The return of censorship

For people who grew up in the West in the present century, censorship is almost an alien and antique concept.

Stuart Kells, The Library

The Library by Stuart Kells was published in 2017, when the above line from that book was mostly true. In just four years, however, censorship, broadly defined, has become commonplace. Comments outside the party line are now being routinely labeled as misinformation or disinformation and banned from Facebook, YouTube and other platforms. Donald Trump was banned from Twitter last year while he was still president of the United States. On Google, where in 2017 you could find just about anything, you may now be unable to find a full range of opinions (or even facts) about critical race theory, COVID vaccine, COVID treatments and other subjects.

One can argue, as I have myself, that true censorship is something done by the government, not private individuals or companies.

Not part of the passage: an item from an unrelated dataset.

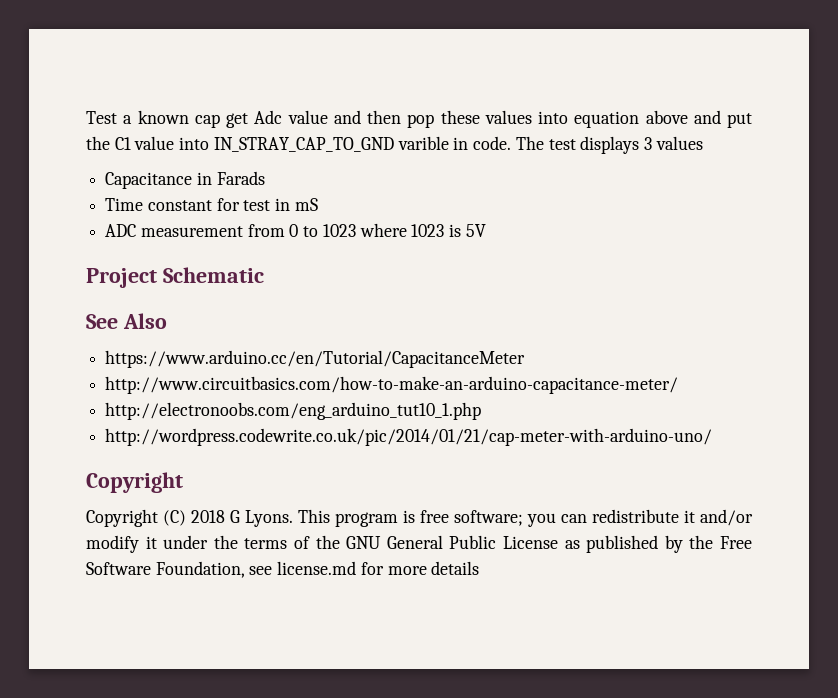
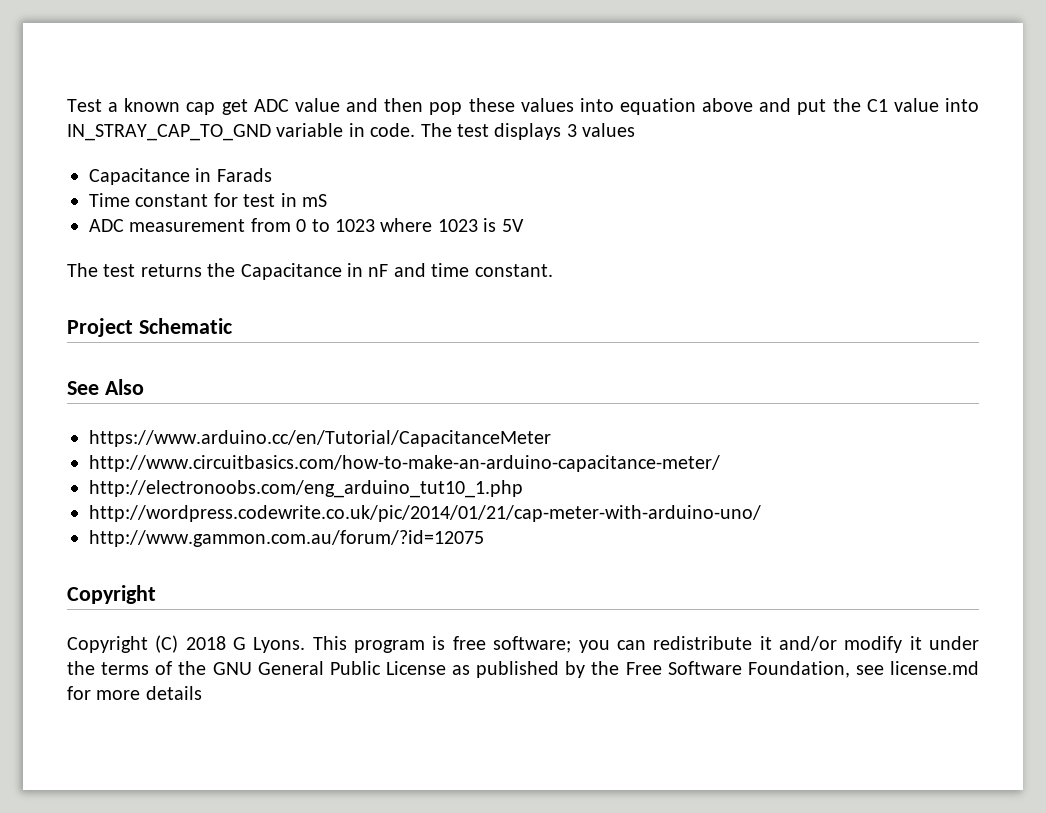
[254,110,283,124] Adc -> [253,99,289,112] ADC
[397,136,449,150] varible -> [276,123,344,137] variable
(486, 230) none -> [67,263,553,280] // The test returns the Capacitance in nF and time constant.
(713, 437) none -> [89,530,484,547] // http://www.gammon.com.au/forum/?id=12075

Yet at present the tech companies are acting in step with the government in Washington, doing its bidding and enforcing its version of truth. Just this week the White House admitted it is instructing Facebook about what comments about the vaccine should be labeled as misinformation.

Banned Books Week, a left-leaning organization whose 2021 theme is "Books Unite Us, Censorship Divides Us," has historically considered as "banned" those books on school reading lists that are just objected to by parents, as if it wishes to censor the right of parents to object to books their own children are expected to read. One wonders whether conservative books that Amazon refuses to sell will be included on the 2021 list.

I have long maintained that everybody, or nearly everybody, favors censorship of some sort. It is just a matter of where one draws the line. It would be difficult to find anyone on either the right or the left who will admit to being against censoring child pornography.

Those on the right have through history been too quick to censor materials perceived as immoral or heretical. In 1972, Kells reports, a circuit court judge banned Slaughterhouse-Five from public schools for being depraved, immoral, psychotic, vulgar and anti-Christian. Those on the left are more likely to favor censorship of political and social ideas or even language they dislike. They are the ones who object to Huckleberry Finn for Mark Twain's use of the n-word. The recent destruction of statues across America looks like an attempt to censor history and culture.

One cannot turn back the clock or the calendar. Even so, 2017 sounds pretty good right now. If we cannot return there, perhaps we can at least return to the noble conviction that freedom of thought and freedom of expression are good ideas — for everyone.